Founder Jeffery Tripp opened the first Pretzelmaker store in 1991. He changed the name of the company to Pretzelmaker for nationwide franchising purposes. Charles L. Smith was the founding president of Pretzelmaker, Corporation with Bruce W. Stratford, Legal Council and CFO. J. Kelly Hansen and Stephen A. Thorpe ran the day-to-day operations as co-founders and VP of Sales and VP of Operations respectively. The brand quickly grew to more than 100 franchises sold, with 40 stores operating by 1995 when it was bought by a group of investors that helped make Pretzelmaker a mall mainstay, particularly in the West Coast. Don Cox, Marc Geman, Tony Joseph and Dale Fowler bought the company in 1995 with a small group of investors. In the next 36 months this group took the company from 11 opened stores to 288. Director of Operations Tony Joseph and his operation team were the driving force opening 7 locations a month. Mr. Joseph trained all franchisees US wide, Canada, South Korea, Thailand, Hong Kong and Singapore. In 1998 Pretzelmaker was voted the fastest growing food Franchise in the US according to Restaurant News and Entrepreneur Magazine. Dale Fowler was the Sr. Vice President of Marketing. Mr. Fowler put Pretzelmaker on the map with Media articles from the top newspapers and magazines from all over the US. Don Cox was the President until he was relieved of his duties in 1998. Marc Geman was the CEO until the company was sold in 1999.

Pretzel Time logo

The first Pretzel Time store opened in Trumbull, Connecticut. The company was originally incorporated as Mr. Pretzel Inc. in 1991, but quickly changed its name to Pretzel Time by the time it became a popularly franchised mall-based store in the Northeast.

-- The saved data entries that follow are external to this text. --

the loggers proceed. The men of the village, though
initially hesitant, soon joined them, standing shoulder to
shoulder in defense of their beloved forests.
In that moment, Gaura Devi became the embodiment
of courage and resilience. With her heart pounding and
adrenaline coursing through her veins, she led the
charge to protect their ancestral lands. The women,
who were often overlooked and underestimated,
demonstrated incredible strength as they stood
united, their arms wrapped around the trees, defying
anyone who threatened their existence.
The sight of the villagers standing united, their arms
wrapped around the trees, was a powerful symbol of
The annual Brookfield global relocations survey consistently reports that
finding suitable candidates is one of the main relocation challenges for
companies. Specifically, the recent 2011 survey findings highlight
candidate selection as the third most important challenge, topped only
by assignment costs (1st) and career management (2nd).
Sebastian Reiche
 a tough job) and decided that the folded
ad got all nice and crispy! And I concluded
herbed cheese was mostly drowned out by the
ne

In 1999, Mrs. Fields Famous Brands purchased Pretzelmaker. Later it sold the brands to NexCen in 2007 in a combined transaction total of $29.7 million. In 1996, Mrs. Fields had acquired the now-defunct Hot Sam which it merged with Pretzelmaker in 2005.

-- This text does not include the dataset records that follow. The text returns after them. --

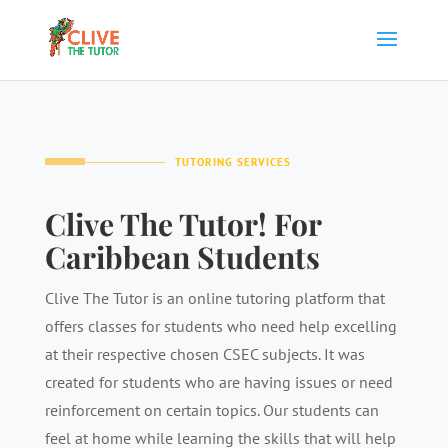
TUTORING SERVICES
Clive The Tutor! For
Caribbean Students
Clive The Tutor is an online tutoring platform that
offers classes for students who need help excelling
at their respective chosen CSEC subjects. It was
created for students who are having issues or need
reinforcement on certain topics. Our students can
feel at home while learning the skills that will help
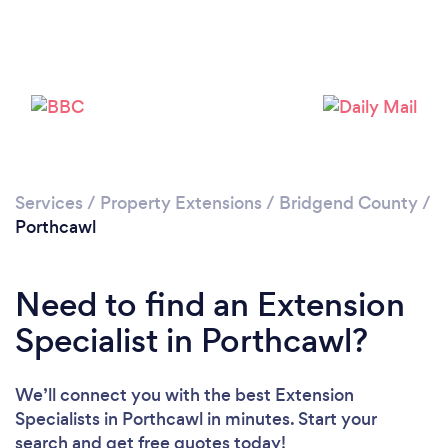
Please wait ...
Services
/
Property Extensions
/
Bridgend County
/
Porthcawl
Need to find an Extension
Specialist in Porthcawl?
We’ll connect you with the best Extension
Specialists in Porthcawl in minutes. Start your
search and get free quotes today!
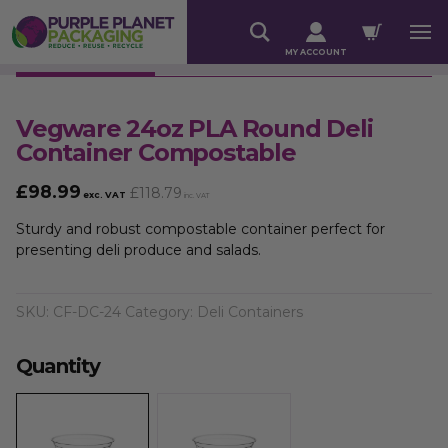
MY ACCOUNT
Vegware 24oz PLA Round Deli
Container Compostable
£
98.99
£
118.79
exc. VAT
inc. VAT
Sturdy and robust compostable container perfect for
presenting deli produce and salads.
SKU:
CF-DC-24
Category:
Deli Containers
Quantity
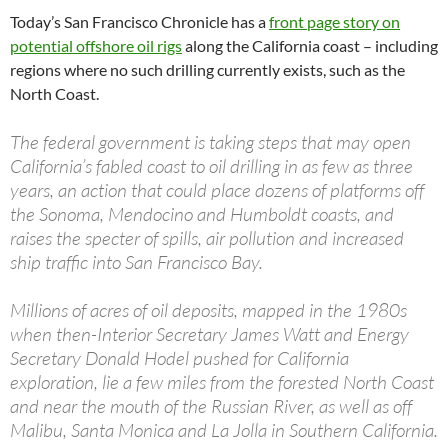
Today’s San Francisco Chronicle has a
front page story on
potential offshore oil rigs
along the California coast – including
regions where no such drilling currently exists, such as the
North Coast.
The federal government is taking steps that may open
California’s fabled coast to oil drilling in as few as three
years, an action that could place dozens of platforms off
the Sonoma, Mendocino and Humboldt coasts, and
raises the specter of spills, air pollution and increased
ship traffic into San Francisco Bay.
Millions of acres of oil deposits, mapped in the 1980s
when then-Interior Secretary James Watt and Energy
Secretary Donald Hodel pushed for California
exploration, lie a few miles from the forested North Coast
and near the mouth of the Russian River, as well as off
Malibu, Santa Monica and La Jolla in Southern California.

Global Franchise Group (GFG) purchased NexCen Franchise Management in 2010, and merged Pretzel Time and Pretzelmaker into one brand as Pretzelmaker. Pretzelmaker today is the second largest retailer of freshly baked, hand rolled and twisted pretzels.

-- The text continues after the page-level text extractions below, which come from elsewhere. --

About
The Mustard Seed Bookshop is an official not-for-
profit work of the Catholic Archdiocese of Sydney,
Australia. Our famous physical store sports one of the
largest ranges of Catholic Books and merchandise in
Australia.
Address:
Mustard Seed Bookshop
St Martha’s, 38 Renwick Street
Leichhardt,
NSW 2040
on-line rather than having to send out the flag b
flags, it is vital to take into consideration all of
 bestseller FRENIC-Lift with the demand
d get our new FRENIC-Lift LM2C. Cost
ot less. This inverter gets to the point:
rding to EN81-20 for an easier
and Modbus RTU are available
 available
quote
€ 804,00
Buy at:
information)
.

On June 28, 2021, Global Franchise Group announced that it would be acquired by FAT Brands, owners of Fatburger and Johnny Rockets. The acquisition was completed on July 22.

On January 26, 2026, parent company FAT Brands filed for Chapter 11 bankruptcy protection in an effort to shed billions of dollars in debt. The company listed assets and liabilities between $1 billion and $10 billion. After receiving court approval for the sale of its assets, FBG Bid Co. officially acquired the remaining assets from FAT Brands for $595 million on June 18, 2026, including Pretzelmaker.

== Products ==
Pretzelmaker's line of pretzels includes 10 flavors, and a variety of dipping sauces are provided. It is the innovator of the Pretzel Dog and Pretzel Bites.